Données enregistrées
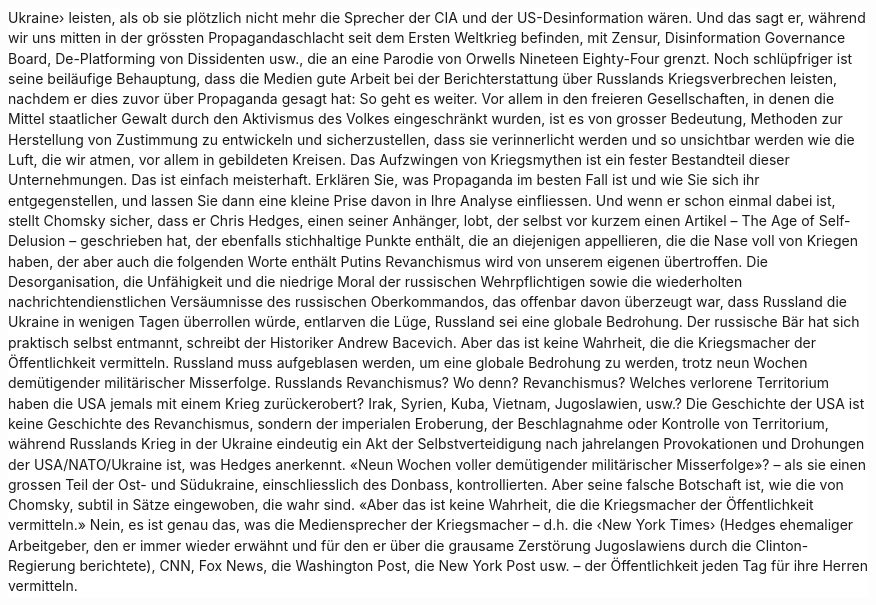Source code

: Ukraine› leisten, als ob sie plötzlich nicht mehr die Sprecher der CIA und der US-Desinformation wären.
Und das sagt er, während wir uns mitten in der grössten Propagandaschlacht seit dem Ersten Weltkrieg
befinden, mit Zensur, Disinformation Governance Board, De-Platforming von Dissidenten usw., die an eine
Parodie von Orwells Nineteen Eighty-Four grenzt.
Noch schlüpfriger ist seine beiläufige Behauptung, dass die Medien gute Arbeit bei der Berichterstattung
über Russlands Kriegsverbrechen leisten, nachdem er dies zuvor über Propaganda gesagt hat:
So geht es weiter. Vor allem in den freieren Gesellschaften, in denen die Mittel staatlicher Gewalt durch
den Aktivismus des Volkes eingeschränkt wurden, ist es von grosser Bedeutung, Methoden zur Herstellung von Zustimmung zu entwickeln und sicherzustellen, dass sie verinnerlicht werden und so unsichtbar
werden wie die Luft, die wir atmen, vor allem in gebildeten Kreisen. Das Aufzwingen von Kriegsmythen ist
ein fester Bestandteil dieser Unternehmungen.
Das ist einfach meisterhaft. Erklären Sie, was Propaganda im besten Fall ist und wie Sie sich ihr entgegenstellen, und lassen Sie dann eine kleine Prise davon in Ihre Analyse einfliessen. Und wenn er schon
einmal dabei ist, stellt Chomsky sicher, dass er Chris Hedges, einen seiner Anhänger, lobt, der selbst vor
kurzem einen Artikel – The Age of Self-Delusion – geschrieben hat, der ebenfalls stichhaltige Punkte enthält, die an diejenigen appellieren, die die Nase voll von Kriegen haben, der aber auch die folgenden
Worte enthält
Putins Revanchismus wird von unserem eigenen übertroffen.
Die Desorganisation, die Unfähigkeit und die niedrige Moral der russischen Wehrpflichtigen sowie die wiederholten nachrichtendienstlichen Versäumnisse des russischen Oberkommandos, das offenbar davon
überzeugt war, dass Russland die Ukraine in wenigen Tagen überrollen würde, entlarven die Lüge, Russland sei eine globale Bedrohung.
Der russische Bär hat sich praktisch selbst entmannt, schreibt der Historiker Andrew Bacevich.
Aber das ist keine Wahrheit, die die Kriegsmacher der Öffentlichkeit vermitteln. Russland muss aufgeblasen werden, um eine globale Bedrohung zu werden, trotz neun Wochen demütigender militärischer Misserfolge.
Russlands Revanchismus? Wo denn? Revanchismus? Welches verlorene Territorium haben die USA
jemals mit einem Krieg zurückerobert?
Irak, Syrien, Kuba, Vietnam, Jugoslawien, usw.? Die Geschichte der USA ist keine Geschichte des Revanchismus, sondern der imperialen Eroberung, der Beschlagnahme oder Kontrolle von Territorium, während
Russlands Krieg in der Ukraine eindeutig ein Akt der Selbstverteidigung nach jahrelangen Provokationen
und Drohungen der USA/NATO/Ukraine ist, was Hedges anerkennt.
«Neun Wochen voller demütigender militärischer Misserfolge»? – als sie einen grossen Teil der Ost- und
Südukraine, einschliesslich des Donbass, kontrollierten. Aber seine falsche Botschaft ist, wie die von
Chomsky, subtil in Sätze eingewoben, die wahr sind.
«Aber das ist keine Wahrheit, die die Kriegsmacher der Öffentlichkeit vermitteln.» Nein, es ist genau das,
was die Mediensprecher der Kriegsmacher – d.h. die ‹New York Times› (Hedges ehemaliger Arbeitgeber,
den er immer wieder erwähnt und für den er über die grausame Zerstörung Jugoslawiens durch die
Clinton-Regierung berichtete), CNN, Fox News, die Washington Post, die New York Post usw. – der
Öffentlichkeit jeden Tag für ihre Herren vermitteln.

VOTRE TÂCHE
Restituez toutes les lignes ci-dessus en liste JSON de chaînes, une chaîne par ligne de texte, sans les lignes vides. Omettez les images dans la réponse, s'il vous plaît.

RÉPONSE
[
  "Source code",
  ": Ukraine› leisten, als ob sie plötzlich nicht mehr die Sprecher der CIA und der US-Desinformation wären.",
  "Und das sagt er, während wir uns mitten in der grössten Propagandaschlacht seit dem Ersten Weltkrieg",
  "befinden, mit Zensur, Disinformation Governance Board, De-Platforming von Dissidenten usw., die an eine",
  "Parodie von Orwells Nineteen Eighty-Four grenzt.",
  "Noch schlüpfriger ist seine beiläufige Behauptung, dass die Medien gute Arbeit bei der Berichterstattung",
  "über Russlands Kriegsverbrechen leisten, nachdem er dies zuvor über Propaganda gesagt hat:",
  "So geht es weiter. Vor allem in den freieren Gesellschaften, in denen die Mittel staatlicher Gewalt durch",
  "den Aktivismus des Volkes eingeschränkt wurden, ist es von grosser Bedeutung, Methoden zur Herstellung von Zustimmung zu entwickeln und sicherzustellen, dass sie verinnerlicht werden und so unsichtbar",
  "werden wie die Luft, die wir atmen, vor allem in gebildeten Kreisen. Das Aufzwingen von Kriegsmythen ist",
  "ein fester Bestandteil dieser Unternehmungen.",
  "Das ist einfach meisterhaft. Erklären Sie, was Propaganda im besten Fall ist und wie Sie sich ihr entgegenstellen, und lassen Sie dann eine kleine Prise davon in Ihre Analyse einfliessen. Und wenn er schon",
  "einmal dabei ist, stellt Chomsky sicher, dass er Chris Hedges, einen seiner Anhänger, lobt, der selbst vor",
  "kurzem einen Artikel – The Age of Self-Delusion – geschrieben hat, der ebenfalls stichhaltige Punkte enthält, die an diejenigen appellieren, die die Nase voll von Kriegen haben, der aber auch die folgenden",
  "Worte enthält",
  "Putins Revanchismus wird von unserem eigenen übertroffen.",
  "Die Desorganisation, die Unfähigkeit und die niedrige Moral der russischen Wehrpflichtigen sowie die wiederholten nachrichtendienstlichen Versäumnisse des russischen Oberkommandos, das offenbar davon",
  "überzeugt war, dass Russland die Ukraine in wenigen Tagen überrollen würde, entlarven die Lüge, Russland sei eine globale Bedrohung.",
  "Der russische Bär hat sich praktisch selbst entmannt, schreibt der Historiker Andrew Bacevich.",
  "Aber das ist keine Wahrheit, die die Kriegsmacher der Öffentlichkeit vermitteln. Russland muss aufgeblasen werden, um eine globale Bedrohung zu werden, trotz neun Wochen demütigender militärischer Misserfolge.",
  "Russlands Revanchismus? Wo denn? Revanchismus? Welches verlorene Territorium haben die USA",
  "jemals mit einem Krieg zurückerobert?",
  "Irak, Syrien, Kuba, Vietnam, Jugoslawien, usw.? Die Geschichte der USA ist keine Geschichte des Revanchismus, sondern der imperialen Eroberung, der Beschlagnahme oder Kontrolle von Territorium, während",
  "Russlands Krieg in der Ukraine eindeutig ein Akt der Selbstverteidigung nach jahrelangen Provokationen",
  "und Drohungen der USA/NATO/Ukraine ist, was Hedges anerkennt.",
  "«Neun Wochen voller demütigender militärischer Misserfolge»? – als sie einen grossen Teil der Ost- und",
  "Südukraine, einschliesslich des Donbass, kontrollierten. Aber seine falsche Botschaft ist, wie die von",
  "Chomsky, subtil in Sätze eingewoben, die wahr sind.",
  "«Aber das ist keine Wahrheit, die die Kriegsmacher der Öffentlichkeit vermitteln.» Nein, es ist genau das,",
  "was die Mediensprecher der Kriegsmacher – d.h. die ‹New York Times› (Hedges ehemaliger Arbeitgeber,",
  "den er immer wieder erwähnt und für den er über die grausame Zerstörung Jugoslawiens durch die",
  "Clinton-Regierung berichtete), CNN, Fox News, die Washington Post, die New York Post usw. – der",
  "Öffentlichkeit jeden Tag für ihre Herren vermitteln."
]